While the definition of "indecent" is open for interpretation, Alisdair Gillespie, an expert on laws relating to indecent images at Leicester's De Montfort University, told Sky News that nude images taken by the scanner might legally be considered indecent, despite not being overtly sexual. "If this machine can produce an image of a child's genitals then there is a theoretical possibility that it might be classed as indecent."

What happens to the images after they have been viewed is also a thorny issue. According to the Guardian, the images are scrutinized by security personnel at a remote location and then they are immediately deleted. But critics fret that images of passengers with, say, unusual body profiles or physical oddities would prove too difficult for some employees to resist sharing in some way. And with today's technology, an image could be distributed around the world in seconds with a click of a digital phone camera and an upload onto Youtube. So, too, could pictures of naked children be sold or shared on pornographic websites.

"How do you guarantee that the staff in the airports do not sell these images?" asks Anmar Alani, a parent of three children who is senior vice president at technology consultancy SalesLab. "The risk is that a lot of mistakes are made, and how do we guarantee they don't get bribed if they're offered good money."

Playing It Safe Isn't Exactly a Safe Move

Given the the legal complications, the scanners are currently only being used on passengers over the age of 18. Meanwhile, the government is advocating the installation of more machines. "Now that the Government has given the go-ahead, we will introduce full-body scanners as soon as practical," the British Airports Authority has announced.

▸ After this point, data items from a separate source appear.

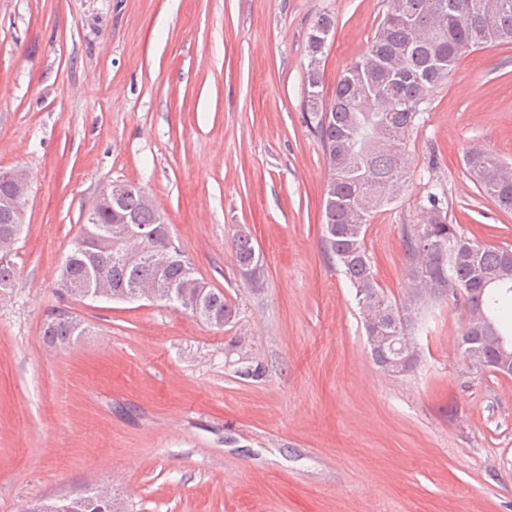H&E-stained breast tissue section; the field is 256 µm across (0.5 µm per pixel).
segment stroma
<instances>
[{
	"label": "stroma",
	"instance_id": "stroma-1",
	"mask_svg": "<svg viewBox=\"0 0 512 512\" xmlns=\"http://www.w3.org/2000/svg\"><path fill=\"white\" fill-rule=\"evenodd\" d=\"M384 0H0V170L29 206L0 299V512L100 486L126 512H512V377L470 371L463 301L420 309L418 368L372 360L355 291L322 246L328 166L301 114L307 34L336 23L325 95L366 49ZM485 147L512 163V48L467 54L407 140L409 183L366 243L394 300L404 225L429 190L484 244L512 213L469 180ZM143 187L236 317L58 288L107 184ZM252 237L262 284L227 262ZM80 320L44 341L51 314ZM244 367L253 376L241 375ZM58 311L53 314L51 321H47L43 329V336L50 344H66L75 336L82 332L78 321L73 319L68 313Z\"/></svg>",
	"mask_w": 512,
	"mask_h": 512
}]
</instances>
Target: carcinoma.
<instances>
[{
  "mask_svg": "<svg viewBox=\"0 0 512 512\" xmlns=\"http://www.w3.org/2000/svg\"><path fill=\"white\" fill-rule=\"evenodd\" d=\"M385 15L365 51L343 72L332 98L324 97L320 63L335 20L321 14L308 35L307 88L302 101L303 117L318 138L326 157L329 176L323 248L355 290V300L368 309L381 308L377 334L388 341L370 351L373 361L396 376L415 370L421 354L406 350L404 337L415 322L408 310L431 297L442 298L448 287L459 288L470 300L481 299L493 325L512 356V269L503 273L512 247L491 246L471 239L460 226L448 221L444 195L430 192L416 224L403 228L402 245L410 265L412 290L397 302L379 284L366 245L367 224L382 208L399 199L410 172L406 143L416 126L422 105L431 89L448 78L467 53L490 46L512 45V0H385ZM502 161L489 150L466 153V171L479 193L503 212H512V168L503 172ZM115 209L130 226L147 232L141 239L119 243L125 224L102 210L94 224L83 223L80 235L66 255L58 287L68 292L71 282L91 284L112 279V295L131 301L129 286L161 281L183 289L192 264L180 254L159 267L151 255L169 251L174 241L165 217L138 188L121 195ZM20 218L0 210V237L20 236ZM237 269L260 266L251 235L238 231L232 241ZM12 255L0 253V286L12 282ZM206 288L203 313L231 321L236 308L224 292ZM79 322L63 311L53 314L43 329L50 344H66L81 333ZM460 342L476 350L468 369L494 368L499 357L490 339L464 330ZM90 497L83 512H125L117 497L100 501Z\"/></svg>",
  "mask_w": 512,
  "mask_h": 512,
  "instance_id": "1",
  "label": "carcinoma"
}]
</instances>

While exempting children from being scanned might sound like a good way to avoid conflict with the letter of the law, Israeli security expert Dror Mor, founder of Sdema Group, which specializes in homeland security, told DailyFinance the move may unintentionally exacerbate the threat of terrorism. "If it's known that any particular group is not submitted to a security procedure, that group actually becomes a distinct threat ," says Mor, "because they are then targets for terrorists to hide explosives on them."

Some have questioned whether these full-body scanners would even have detected the explosive hidden in the underwear of Umar Farouk Abdulmutallab when he attempted to blow up a plane at the Detroit airport on Christmas day. But Mor, the Israeli security expert, says the machines would have picked up the material if there was enough of it. "Body screening using active infra-red is very effective, but is not a silver bullet," he says, adding that screening technology is only as effective as the person who is interpreting the information that the machine provides.

Security expert and president of Clarity Advisors Dov Hoch adds that proper screening measures employed much earlier in the travel process would eliminate the need to scan young children. He says consulates should more rigorously screen travelers during the visa application process. "Focusing on the threat through profiling lets you spend more time screening high-potential terrorists rather than the grandmothers," he says. "Profiling of threats should be intense in the consulate when the visa is issued – not during the bustle and rush to get through an airport."

Vigilant background checks may lack a certain high-tech panache, but in the world of counter-terrorism, they might prove almost as powerful as X-ray vision.